===== Material for this exercise =====

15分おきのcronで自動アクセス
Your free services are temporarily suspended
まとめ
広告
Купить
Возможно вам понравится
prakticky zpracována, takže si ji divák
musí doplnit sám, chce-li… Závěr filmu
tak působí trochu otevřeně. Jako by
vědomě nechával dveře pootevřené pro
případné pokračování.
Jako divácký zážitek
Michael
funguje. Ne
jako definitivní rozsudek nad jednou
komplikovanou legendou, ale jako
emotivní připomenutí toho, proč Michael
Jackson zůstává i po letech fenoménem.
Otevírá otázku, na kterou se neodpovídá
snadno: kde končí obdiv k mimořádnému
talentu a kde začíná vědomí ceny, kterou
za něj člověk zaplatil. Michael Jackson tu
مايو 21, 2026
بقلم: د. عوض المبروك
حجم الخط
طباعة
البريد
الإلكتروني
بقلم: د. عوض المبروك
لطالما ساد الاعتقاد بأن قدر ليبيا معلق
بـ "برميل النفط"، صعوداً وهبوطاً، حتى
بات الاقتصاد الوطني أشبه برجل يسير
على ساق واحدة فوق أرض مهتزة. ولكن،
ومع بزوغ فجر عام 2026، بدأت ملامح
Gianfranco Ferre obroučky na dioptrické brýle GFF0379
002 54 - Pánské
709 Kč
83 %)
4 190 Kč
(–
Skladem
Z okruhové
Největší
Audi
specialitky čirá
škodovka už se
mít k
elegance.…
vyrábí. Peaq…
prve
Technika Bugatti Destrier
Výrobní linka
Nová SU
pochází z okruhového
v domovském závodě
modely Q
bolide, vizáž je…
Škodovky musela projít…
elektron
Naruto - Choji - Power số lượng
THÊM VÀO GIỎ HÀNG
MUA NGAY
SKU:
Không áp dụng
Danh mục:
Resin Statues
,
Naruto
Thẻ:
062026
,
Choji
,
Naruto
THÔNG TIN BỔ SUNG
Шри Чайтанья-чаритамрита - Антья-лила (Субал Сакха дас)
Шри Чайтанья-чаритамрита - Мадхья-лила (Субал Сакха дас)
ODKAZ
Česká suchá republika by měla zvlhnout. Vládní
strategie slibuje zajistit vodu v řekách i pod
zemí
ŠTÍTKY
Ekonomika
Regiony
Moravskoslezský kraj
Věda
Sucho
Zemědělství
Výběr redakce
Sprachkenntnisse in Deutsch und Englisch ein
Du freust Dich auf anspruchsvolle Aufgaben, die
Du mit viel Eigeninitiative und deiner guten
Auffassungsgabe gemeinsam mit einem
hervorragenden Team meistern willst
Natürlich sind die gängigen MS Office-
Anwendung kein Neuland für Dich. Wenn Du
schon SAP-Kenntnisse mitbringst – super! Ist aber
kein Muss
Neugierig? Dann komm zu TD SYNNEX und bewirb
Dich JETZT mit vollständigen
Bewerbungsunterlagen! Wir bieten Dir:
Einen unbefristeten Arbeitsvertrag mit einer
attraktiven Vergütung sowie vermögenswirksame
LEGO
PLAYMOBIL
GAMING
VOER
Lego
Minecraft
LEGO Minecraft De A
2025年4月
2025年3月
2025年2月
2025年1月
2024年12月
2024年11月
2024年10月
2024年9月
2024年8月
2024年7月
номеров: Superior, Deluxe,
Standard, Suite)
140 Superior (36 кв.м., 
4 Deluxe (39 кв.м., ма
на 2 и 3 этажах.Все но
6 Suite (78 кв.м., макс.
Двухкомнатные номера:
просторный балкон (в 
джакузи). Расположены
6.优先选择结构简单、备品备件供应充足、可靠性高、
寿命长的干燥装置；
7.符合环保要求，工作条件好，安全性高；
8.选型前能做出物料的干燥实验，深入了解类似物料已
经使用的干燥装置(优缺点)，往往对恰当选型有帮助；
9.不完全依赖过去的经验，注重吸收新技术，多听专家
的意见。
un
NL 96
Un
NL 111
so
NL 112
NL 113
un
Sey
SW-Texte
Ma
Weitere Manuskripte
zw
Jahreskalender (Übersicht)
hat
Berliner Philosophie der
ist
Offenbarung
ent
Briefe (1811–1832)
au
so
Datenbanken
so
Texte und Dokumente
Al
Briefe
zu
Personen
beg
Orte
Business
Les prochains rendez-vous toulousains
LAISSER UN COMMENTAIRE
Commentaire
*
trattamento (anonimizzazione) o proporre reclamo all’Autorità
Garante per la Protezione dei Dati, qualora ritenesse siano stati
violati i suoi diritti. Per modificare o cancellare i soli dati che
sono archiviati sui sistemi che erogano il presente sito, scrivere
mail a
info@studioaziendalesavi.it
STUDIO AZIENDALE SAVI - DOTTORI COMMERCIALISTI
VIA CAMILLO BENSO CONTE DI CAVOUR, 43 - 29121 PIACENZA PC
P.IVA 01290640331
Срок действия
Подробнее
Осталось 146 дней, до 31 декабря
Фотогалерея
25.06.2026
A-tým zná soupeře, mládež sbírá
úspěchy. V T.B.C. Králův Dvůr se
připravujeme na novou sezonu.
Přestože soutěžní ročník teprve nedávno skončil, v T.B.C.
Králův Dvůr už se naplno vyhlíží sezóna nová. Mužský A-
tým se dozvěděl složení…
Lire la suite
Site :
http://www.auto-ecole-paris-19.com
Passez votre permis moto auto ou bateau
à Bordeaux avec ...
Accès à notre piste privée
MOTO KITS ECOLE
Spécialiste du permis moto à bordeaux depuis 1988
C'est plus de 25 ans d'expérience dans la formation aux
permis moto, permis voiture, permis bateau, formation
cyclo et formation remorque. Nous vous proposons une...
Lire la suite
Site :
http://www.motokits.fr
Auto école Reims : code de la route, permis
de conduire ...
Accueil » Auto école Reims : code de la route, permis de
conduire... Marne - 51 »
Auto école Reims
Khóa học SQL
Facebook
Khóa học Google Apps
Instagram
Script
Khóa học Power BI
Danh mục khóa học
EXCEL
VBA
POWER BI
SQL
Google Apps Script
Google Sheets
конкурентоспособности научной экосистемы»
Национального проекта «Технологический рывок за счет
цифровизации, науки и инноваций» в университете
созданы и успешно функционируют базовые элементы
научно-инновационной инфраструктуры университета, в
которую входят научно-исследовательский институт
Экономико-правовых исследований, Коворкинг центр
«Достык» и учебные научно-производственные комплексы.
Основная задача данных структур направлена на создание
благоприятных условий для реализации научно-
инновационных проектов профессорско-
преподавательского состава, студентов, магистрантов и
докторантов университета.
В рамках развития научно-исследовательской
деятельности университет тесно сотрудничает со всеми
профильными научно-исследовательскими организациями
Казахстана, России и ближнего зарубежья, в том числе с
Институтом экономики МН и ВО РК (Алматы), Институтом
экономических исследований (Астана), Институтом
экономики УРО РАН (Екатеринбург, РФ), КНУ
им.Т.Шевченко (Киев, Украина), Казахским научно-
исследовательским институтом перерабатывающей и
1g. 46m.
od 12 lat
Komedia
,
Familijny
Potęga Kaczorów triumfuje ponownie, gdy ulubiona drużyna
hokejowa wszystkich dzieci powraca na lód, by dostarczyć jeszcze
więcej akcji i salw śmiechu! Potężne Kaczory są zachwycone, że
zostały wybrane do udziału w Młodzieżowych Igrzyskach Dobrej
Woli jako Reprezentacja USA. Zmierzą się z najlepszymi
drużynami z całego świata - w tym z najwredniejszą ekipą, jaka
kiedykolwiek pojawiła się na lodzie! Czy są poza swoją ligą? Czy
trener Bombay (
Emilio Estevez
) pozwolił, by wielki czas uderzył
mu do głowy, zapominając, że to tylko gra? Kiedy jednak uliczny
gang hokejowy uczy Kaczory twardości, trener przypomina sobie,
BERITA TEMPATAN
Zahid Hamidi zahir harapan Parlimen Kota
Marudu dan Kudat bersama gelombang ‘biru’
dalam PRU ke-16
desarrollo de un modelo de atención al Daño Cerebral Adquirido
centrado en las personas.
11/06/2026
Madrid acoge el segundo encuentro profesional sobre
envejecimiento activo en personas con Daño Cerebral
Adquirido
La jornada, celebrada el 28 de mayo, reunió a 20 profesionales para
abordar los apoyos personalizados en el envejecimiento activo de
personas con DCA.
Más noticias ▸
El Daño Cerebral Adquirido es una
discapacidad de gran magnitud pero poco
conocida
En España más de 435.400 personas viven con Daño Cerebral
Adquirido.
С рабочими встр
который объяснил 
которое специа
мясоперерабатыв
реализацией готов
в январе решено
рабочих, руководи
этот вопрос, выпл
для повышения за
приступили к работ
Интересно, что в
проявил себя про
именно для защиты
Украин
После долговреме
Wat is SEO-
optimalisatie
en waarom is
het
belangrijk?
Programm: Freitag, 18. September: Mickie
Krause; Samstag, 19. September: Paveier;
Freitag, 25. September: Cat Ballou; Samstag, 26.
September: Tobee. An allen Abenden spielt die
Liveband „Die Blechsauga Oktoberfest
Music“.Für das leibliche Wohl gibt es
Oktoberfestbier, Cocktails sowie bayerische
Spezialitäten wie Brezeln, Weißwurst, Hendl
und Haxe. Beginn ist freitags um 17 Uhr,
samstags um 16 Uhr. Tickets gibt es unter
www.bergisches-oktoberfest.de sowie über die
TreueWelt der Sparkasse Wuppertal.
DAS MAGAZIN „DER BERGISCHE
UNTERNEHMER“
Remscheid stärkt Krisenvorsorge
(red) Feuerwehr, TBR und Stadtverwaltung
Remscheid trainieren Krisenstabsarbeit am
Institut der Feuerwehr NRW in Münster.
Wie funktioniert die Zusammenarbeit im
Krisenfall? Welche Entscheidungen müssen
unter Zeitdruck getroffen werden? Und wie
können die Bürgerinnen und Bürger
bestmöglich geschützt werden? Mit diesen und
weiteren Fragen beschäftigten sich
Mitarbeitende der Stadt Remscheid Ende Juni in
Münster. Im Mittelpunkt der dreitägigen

=====

__Task to complete__: Keep to the lines above, from the first one through the line where "talentu a kde začíná vědomí ceny, kterou" appears, and copy them exactly.

__Written response__:
15分おきのcronで自動アクセス
Your free services are temporarily suspended
まとめ
広告
Купить
Возможно вам понравится
prakticky zpracována, takže si ji divák
musí doplnit sám, chce-li… Závěr filmu
tak působí trochu otevřeně. Jako by
vědomě nechával dveře pootevřené pro
případné pokračování.
Jako divácký zážitek
Michael
funguje. Ne
jako definitivní rozsudek nad jednou
komplikovanou legendou, ale jako
emotivní připomenutí toho, proč Michael
Jackson zůstává i po letech fenoménem.
Otevírá otázku, na kterou se neodpovídá
snadno: kde končí obdiv k mimořádnému
talentu a kde začíná vědomí ceny, kterou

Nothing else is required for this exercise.